== Your goal ==
Reproduce word for word the part of the listing that opens with the line containing "Размер: 3.35 GB" and closes with the line containing "Félix De Boeck", both included. Leave the pictures out of your answer.

-- Records to use follows --

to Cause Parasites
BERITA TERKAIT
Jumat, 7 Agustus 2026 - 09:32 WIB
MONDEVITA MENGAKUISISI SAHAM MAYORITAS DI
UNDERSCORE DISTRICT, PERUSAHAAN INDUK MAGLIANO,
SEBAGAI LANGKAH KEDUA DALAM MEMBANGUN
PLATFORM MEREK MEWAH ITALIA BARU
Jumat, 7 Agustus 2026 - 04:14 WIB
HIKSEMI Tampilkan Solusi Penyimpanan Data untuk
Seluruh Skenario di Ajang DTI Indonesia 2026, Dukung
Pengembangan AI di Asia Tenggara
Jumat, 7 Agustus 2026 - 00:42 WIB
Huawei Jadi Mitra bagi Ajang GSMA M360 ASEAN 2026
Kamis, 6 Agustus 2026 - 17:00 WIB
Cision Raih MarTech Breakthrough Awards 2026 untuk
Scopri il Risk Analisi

-- Records to use concluded --
-- Records to use follows --

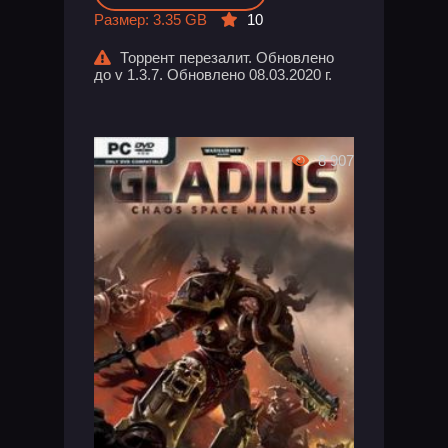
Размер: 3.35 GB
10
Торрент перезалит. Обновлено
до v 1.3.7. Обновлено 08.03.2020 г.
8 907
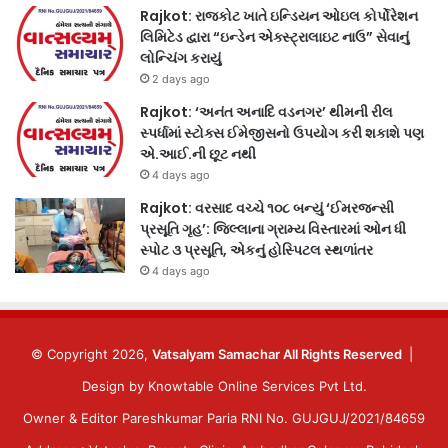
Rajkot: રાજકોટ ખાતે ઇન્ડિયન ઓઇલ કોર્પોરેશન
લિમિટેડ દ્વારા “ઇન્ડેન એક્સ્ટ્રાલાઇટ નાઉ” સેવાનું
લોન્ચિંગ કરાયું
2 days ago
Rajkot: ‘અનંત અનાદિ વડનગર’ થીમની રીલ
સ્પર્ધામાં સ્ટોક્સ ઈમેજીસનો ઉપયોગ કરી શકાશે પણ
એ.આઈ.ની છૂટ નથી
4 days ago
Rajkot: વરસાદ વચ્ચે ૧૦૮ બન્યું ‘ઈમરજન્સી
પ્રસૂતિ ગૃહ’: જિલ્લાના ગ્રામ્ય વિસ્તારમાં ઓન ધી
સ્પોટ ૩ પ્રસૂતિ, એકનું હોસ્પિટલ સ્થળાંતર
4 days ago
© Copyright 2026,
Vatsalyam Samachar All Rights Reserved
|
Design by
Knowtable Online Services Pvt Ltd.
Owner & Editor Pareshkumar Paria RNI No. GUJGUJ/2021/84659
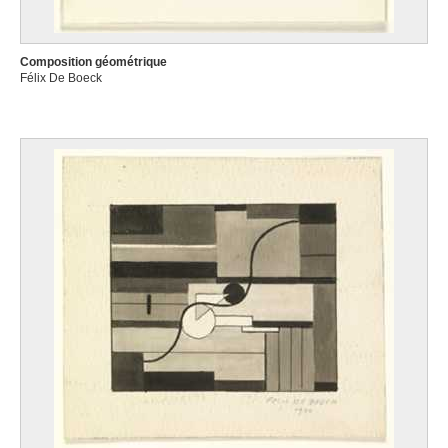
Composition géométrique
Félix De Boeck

-- Records to use concluded --

== Answer for this exercise ==
Размер: 3.35 GB
10
Торрент перезалит. Обновлено
до v 1.3.7. Обновлено 08.03.2020 г.
8 907
Rajkot: રાજકોટ ખાતે ઇન્ડિયન ઓઇલ કોર્પોરેશન
લિમિટેડ દ્વારા “ઇન્ડેન એક્સ્ટ્રાલાઇટ નાઉ” સેવાનું
લોન્ચિંગ કરાયું
2 days ago
Rajkot: ‘અનંત અનાદિ વડનગર’ થીમની રીલ
સ્પર્ધામાં સ્ટોક્સ ઈમેજીસનો ઉપયોગ કરી શકાશે પણ
એ.આઈ.ની છૂટ નથી
4 days ago
Rajkot: વરસાદ વચ્ચે ૧૦૮ બન્યું ‘ઈમરજન્સી
પ્રસૂતિ ગૃહ’: જિલ્લાના ગ્રામ્ય વિસ્તારમાં ઓન ધી
સ્પોટ ૩ પ્રસૂતિ, એકનું હોસ્પિટલ સ્થળાંતર
4 days ago
© Copyright 2026,
Vatsalyam Samachar All Rights Reserved
|
Design by
Knowtable Online Services Pvt Ltd.
Owner & Editor Pareshkumar Paria RNI No. GUJGUJ/2021/84659
Composition géométrique
Félix De Boeck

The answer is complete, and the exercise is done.